If the last row has all near 0 but the last entry, then we declare that the last entry corresponds to $E$ in the previous lemma. Find the rest of the eigenvalues from $B$.

##### Shifting

**Observation**: Shifting preserves similarity.

- Each step, apply the shift, compute a QR factorization, and then take the shift back. 
$$
\begin{aligned}
A_0-s I & =Q_1 R_1 \\
A_1 & =R_1 Q_1+s I .
\end{aligned}
$$

Note that
$$
\begin{aligned}
A_1-s I & =R_1 Q_1 \\
& =Q_1^T\left(A_0-s I\right) Q_1 \\
& =Q_1^T A_0 Q_1-s I
\end{aligned}
$$

Therefore, we have

$$
A_1=Q_1^T A_0 Q_1.
$$

**Remark** 

- Q's appearing in the shifted version will be different from those in unshifted version.

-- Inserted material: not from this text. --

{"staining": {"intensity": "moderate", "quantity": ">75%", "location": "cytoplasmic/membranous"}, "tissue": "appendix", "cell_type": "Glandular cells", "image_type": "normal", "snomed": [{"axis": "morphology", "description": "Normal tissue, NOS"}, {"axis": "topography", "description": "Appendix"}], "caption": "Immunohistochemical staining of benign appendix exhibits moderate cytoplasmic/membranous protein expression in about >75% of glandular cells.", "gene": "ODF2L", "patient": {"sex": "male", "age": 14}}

But that will lead to a faster path to compute the nearest eigenvalue to $s$.

In [76]:
import numpy as np
from internallib import qr

def qr_alg(A, max_iter=10, shift=False):
    """
    Return approximate Schur factorization using QR algorithm.

    Input:
        A (array): A square matrix
    Output:
        T (array): approximate Schur form of A
        U (array): The unitary matrix involved in the similarity T=U^H*A*U
    Note: 
        - When A is a real matrix, T is an approxiate real Schur form.
        In this case, U is an orthogonal matrix.
        - 
    """
    m = A.shape[0]
    T = A.copy()
    U = np.eye(m)
    for _ in range(max_iter):
        
        sI = T[-1,-1]*np.eye(T.shape[0]) if shift == True else None
        
        Q, R = qr(T) if shift==False else qr(T - sI)

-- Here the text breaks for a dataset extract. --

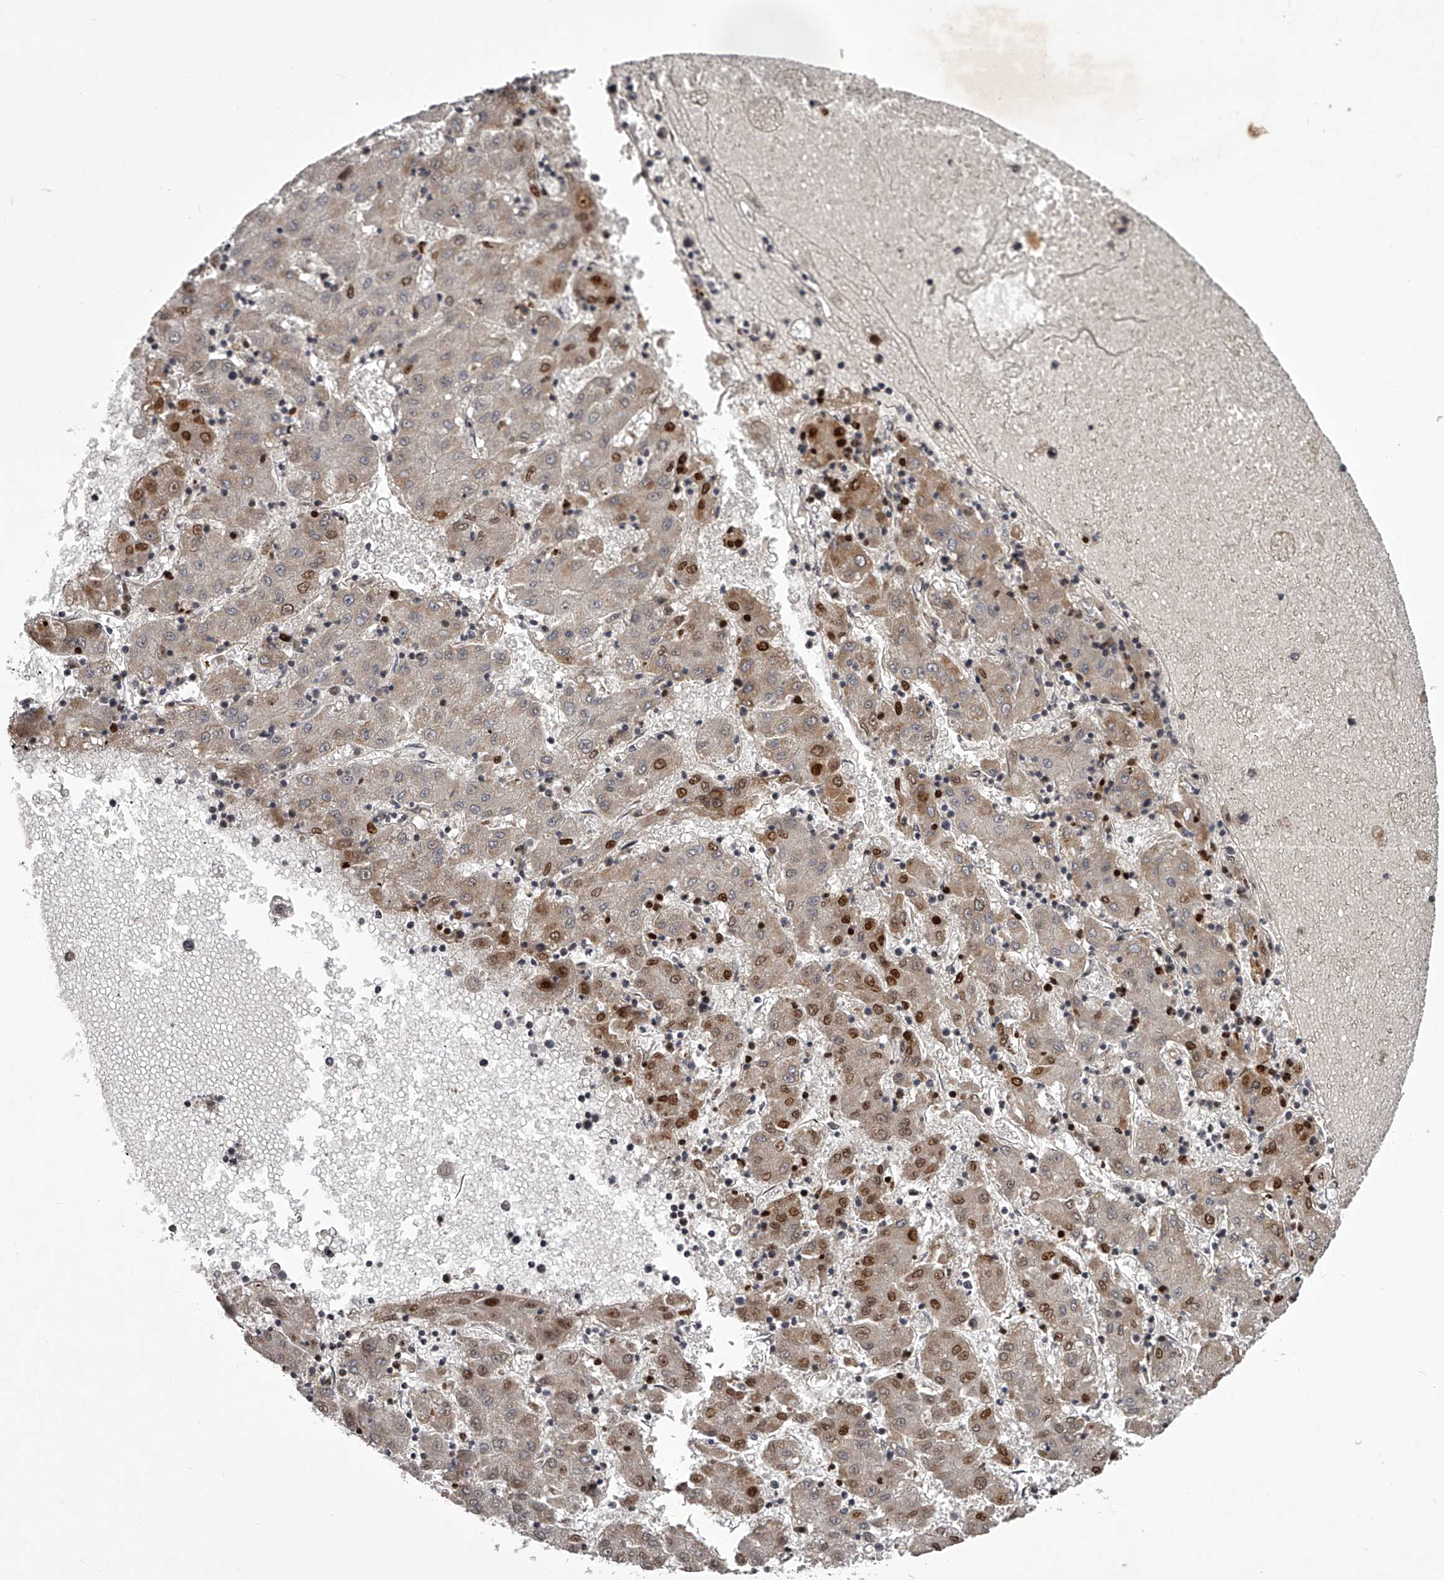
{"staining": {"intensity": "moderate", "quantity": "<25%", "location": "nuclear"}, "tissue": "liver cancer", "cell_type": "Tumor cells", "image_type": "cancer", "snomed": [{"axis": "morphology", "description": "Carcinoma, Hepatocellular, NOS"}, {"axis": "topography", "description": "Liver"}], "caption": "Tumor cells show moderate nuclear staining in about <25% of cells in hepatocellular carcinoma (liver).", "gene": "RRP36", "patient": {"sex": "male", "age": 72}}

        T = R @ Q if shift==False else R @ Q + sI
        
        U = U @ Q
    
    return T, U


In [77]:
"""
Suggested implementation
1. Effect of only deflation
    - shift=False
    - max_iter = 10, 100, 1000
2. Effect of shifting + deflation
    - shift=True
    - max_iter = 5
"""

A = np.array([  [1 , 2 , 3 , 4],
                [4 , 5 , 6 , 7],
                [2 , 1 , 5 , 0],
                [4 , 2 , 1 , 0]], dtype=np.float64)

m = A.shape[0]
B, Q = hessen(A)
eig = np.full(m, np.nan)

shift = True
max_iter = 5

for i in range(m):
    print(B.shape)
    if B.shape[0] == 1:
        eig[i] = B[-1, -1]
        break

    T, U = qr_alg(B, max_iter=max_iter, shift=shift)
    with np.printoptions(precision=5, suppress=True):
        print(T)
    
    if np.allclose(T[-1, :-1], 0):
        eig[i] = T[-1, -1]
        B = T[:-1, :-1]
    else:
        print("No deflation carried out: the last row not of the form: [0, 0, ..., r]")
    
print(f"eigenvlaues = [{eig}]")
    

(4, 4)
[[ 1.97781  5.33406  3.25384  2.41068]
 [ 9.9802   5.21467  3.16599  2.92323]
 [-0.       0.09477  0.2339   0.19199]
 [-0.       0.       0.       3.57362]]
(3, 3)
[[11.06754 -4.84049  4.19047]
 [-0.1171  -3.8176  -1.31762]
 [ 0.       0.       0.17645]]
(2, 2)
[[11.10552 -4.72338]
 [ 0.      -3.85559]]
(1, 1)
eigenvlaues = [[ 3.57361662  0.17645187 -3.85558822 11.10551973]]


#### 2-by-2 blocks

**Remark** (Sauer (2017) p. 569)

- For complex eigenvalues, we must allow for 2 × 2 blocks on the diagonal of the real Schur form.
- If deflating a 1 × 1 diagonal block in the bottom right corner fails (after a user-specified number of tries), we declare a 2 × 2 block. 
  - Find the pair of eigenvalues, and then deflates by 2. 
- This will make the algorithm converge to real Schur form for most, but not all, input matrices. 

### Appendix

#### Miscellaneous

##### Spectral theorem on normal matrix

**Theomrem** (Trefethen and Bau, Numerical Linear Algebra, p. 187.; Horn and Johnson (2013) Matrix Analysis p. 133)

A matrix is unitarily diagonalizable iff it is normal: $A^H A= A A^H$.

**Remark**

- The eigenvalues of a normal matrix may be complex while Hermitian matrices have real eigenvalues.